Parliament of India
- Long title An Act to consolidate and amend the law relating to the treatment and care of mentally ill persons, to make better provision with respect to their property and affairs and for matters connected therewith of incidental thereto. ;
- Citation: Act No. 14 of 1987
- Territorial extent: India
- Enacted by: Parliament of India
- Assented to: 22 May 1987

Repeals
- Indian Lunacy Act 1912 (4 of 1912) Lunacy Act 1977 (Jammu and Kashmir Act 25 of 1977 (1920 AD))

Repealed by
- Mental Healthcare Act, 2017

= Mental Health Act, 1987 =

1987 Act of the Parliament of India

In India, the Mental Health Act, 1987 was passed on 22 May 1987. The law was described in its opening paragraph as "An Act to consolidate and amend the law relating to the treatment and care of mentally ill persons, to make better provision with respect to their property and affairs and for matters connected therewith or incidental thereto."

The Act superseded the previously existing national law governing the mental health issues, the Indian Lunacy Act of 1912.
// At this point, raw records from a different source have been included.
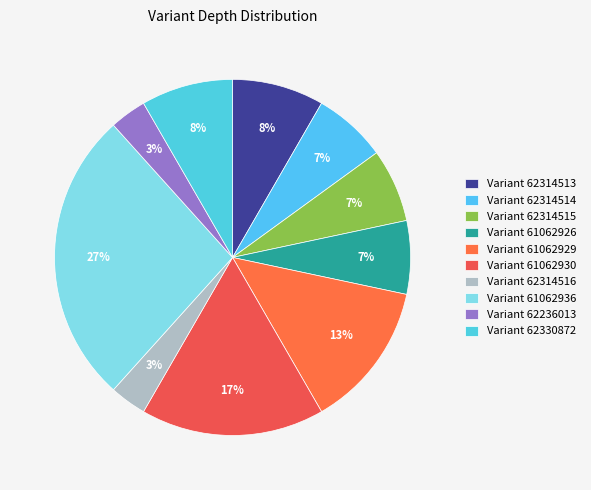

Count the number of slices in the pie.

10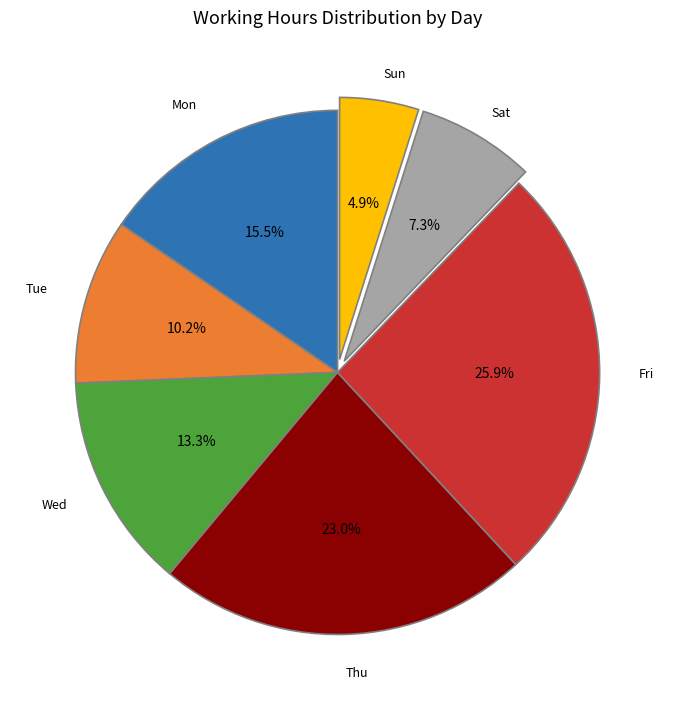

How many slices are in this pie chart?

7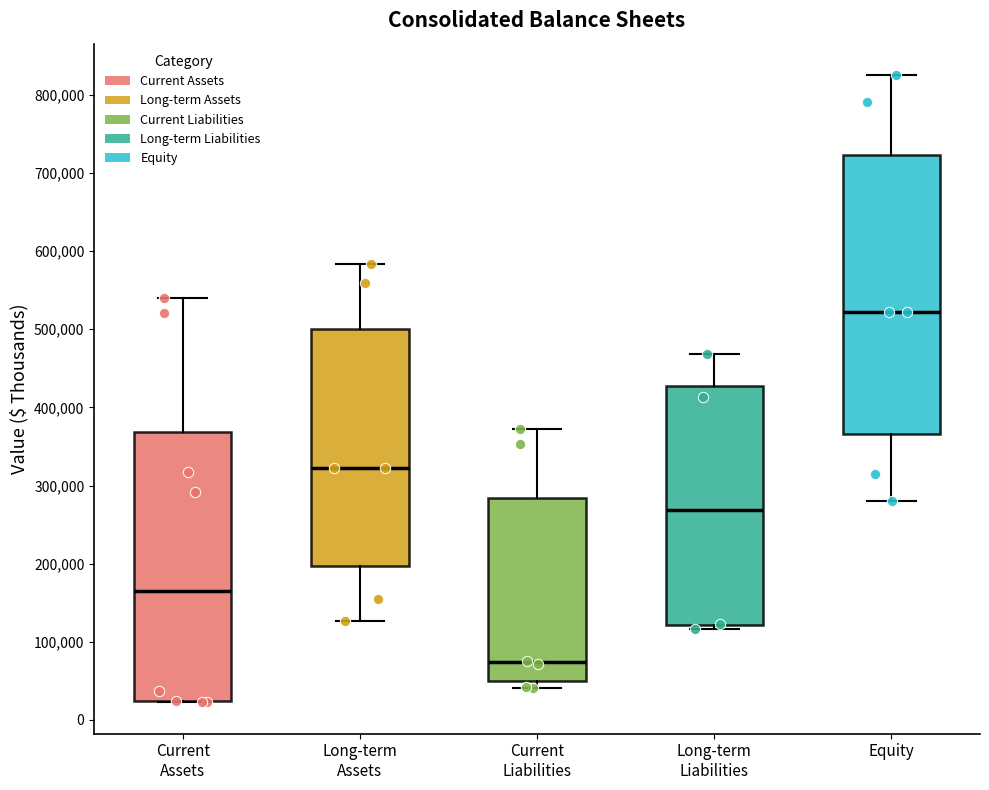

Reading left to right, read every box against the y-axis: the position of its median line, the range the box covers, and the ends of its whiskers. The values are not printed on the chart, so give them approximately, as read against the axis.

Current Assets: median 160000, box 20000 to 370000, whiskers 20000 to 540000
Long-term Assets: median 320000, box 200000 to 500000, whiskers 130000 to 580000
Current Liabilities: median 70000, box 50000 to 280000, whiskers 40000 to 370000
Long-term Liabilities: median 270000, box 120000 to 430000, whiskers 120000 (just below the box's lower edge) to 470000
Equity: median 520000, box 370000 to 720000, whiskers 280000 to 830000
The Mental Health Care Act was passed on 7 April 2017, superseding this 1987 Act and was described in its opening paragraph as "An Act to provide for mental healthcare and services for persons with mental illness and to protect, promote and fulfil the rights of such persons during delivery of mental healthcare and services and for matters connected therewith or incidental thereto."